Fresh fruit and fruit ices should be chosen over cakes and ice cream.
When food shopping during the holiday, do not go hungry, suggests Frishman. Always take a list, and stick to it.
According to Schneider Children’s Medical Center for Israel in Petah Tikva, it is also best to avoid coconut, 100 grams of which contain 605 calories consisting of saturated fat.
Meanwhile, the Yad Sarah organization announced a “dramatic increase” in medical equipment borrowed from its 100 branches for the holiday. Three times the amount of ordinary equipment is being borrowed, most of it to serve elderly parents staying in the homes of their grown children. Oxygen balloons, walkers, wheelchairs and even hospital beds are being sent out, with all of the equipment purchased from donations.
There is also a huge increase in calls for transportation of the wheelchair-bound via Yad Sarah’s Nechonit vans, of which there are 40 around the country.
The voluntary organization also said that a large-print Hebrew Haggadah may be downloaded from its website.
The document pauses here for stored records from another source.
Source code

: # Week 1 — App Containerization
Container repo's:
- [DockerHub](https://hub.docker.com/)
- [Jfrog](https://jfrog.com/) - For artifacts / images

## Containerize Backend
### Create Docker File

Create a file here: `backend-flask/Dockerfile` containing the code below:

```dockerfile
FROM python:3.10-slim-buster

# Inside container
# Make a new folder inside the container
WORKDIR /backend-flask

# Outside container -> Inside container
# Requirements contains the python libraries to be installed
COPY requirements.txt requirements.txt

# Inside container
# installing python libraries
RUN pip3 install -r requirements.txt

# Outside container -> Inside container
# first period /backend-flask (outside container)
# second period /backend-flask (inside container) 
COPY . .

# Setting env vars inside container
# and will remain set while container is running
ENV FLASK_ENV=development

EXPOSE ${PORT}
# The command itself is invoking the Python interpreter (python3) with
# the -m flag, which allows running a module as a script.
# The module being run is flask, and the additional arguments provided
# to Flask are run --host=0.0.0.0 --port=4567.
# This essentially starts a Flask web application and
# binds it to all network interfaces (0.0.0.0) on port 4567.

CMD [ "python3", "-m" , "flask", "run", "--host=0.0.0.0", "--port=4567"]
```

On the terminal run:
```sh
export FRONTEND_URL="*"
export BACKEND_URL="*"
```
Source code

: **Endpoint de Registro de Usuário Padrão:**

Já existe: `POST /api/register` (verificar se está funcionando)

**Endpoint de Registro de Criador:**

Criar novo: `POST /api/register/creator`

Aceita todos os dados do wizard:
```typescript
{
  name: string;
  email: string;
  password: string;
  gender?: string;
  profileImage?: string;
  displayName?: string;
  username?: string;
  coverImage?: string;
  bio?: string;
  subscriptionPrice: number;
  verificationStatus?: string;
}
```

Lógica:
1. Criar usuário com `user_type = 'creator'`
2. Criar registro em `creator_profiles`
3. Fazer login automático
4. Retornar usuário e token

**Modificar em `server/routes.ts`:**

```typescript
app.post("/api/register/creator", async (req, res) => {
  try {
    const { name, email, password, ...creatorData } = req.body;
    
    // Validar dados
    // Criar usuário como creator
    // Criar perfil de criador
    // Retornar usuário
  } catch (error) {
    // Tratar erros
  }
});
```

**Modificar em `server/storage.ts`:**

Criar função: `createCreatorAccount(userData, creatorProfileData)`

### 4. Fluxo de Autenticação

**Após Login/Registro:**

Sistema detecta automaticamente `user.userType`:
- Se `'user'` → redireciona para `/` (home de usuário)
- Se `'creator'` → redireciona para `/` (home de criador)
The 67-page book was prepared by Da’at, the Center for Jewish Studies of the Herzog College.
Yad Sarah branches will be open on Friday morning and the intermediate days of Passover.
Doctors at Ziv Medical Center in Safed urged parents to pay special attention to their children’s activities during the holiday.
Every year, an average of six children die from bicycle accidents, while 700 more are hospitalized. Indeed, in less than 24 hours, the hospital treated four children who were hurt while riding bicycles in the area.
Among the injured were two children from the same family, aged six and seven, who fell while riding on a single bicycle and were admitted in serious condition, with one being treated for a brain hemorrhage.
Dr. Amar Hussein, head of the emergency room at the Safed hospital, said that children must be supervised when are out of school, and should always wear proper helmets when riding bicycles.
If a child falls and suffers a brain hemorrhage, it may take time before symptoms emerge. Therefore, a child who hits their head in a fall must be taken for immediate medical attention, Amar said.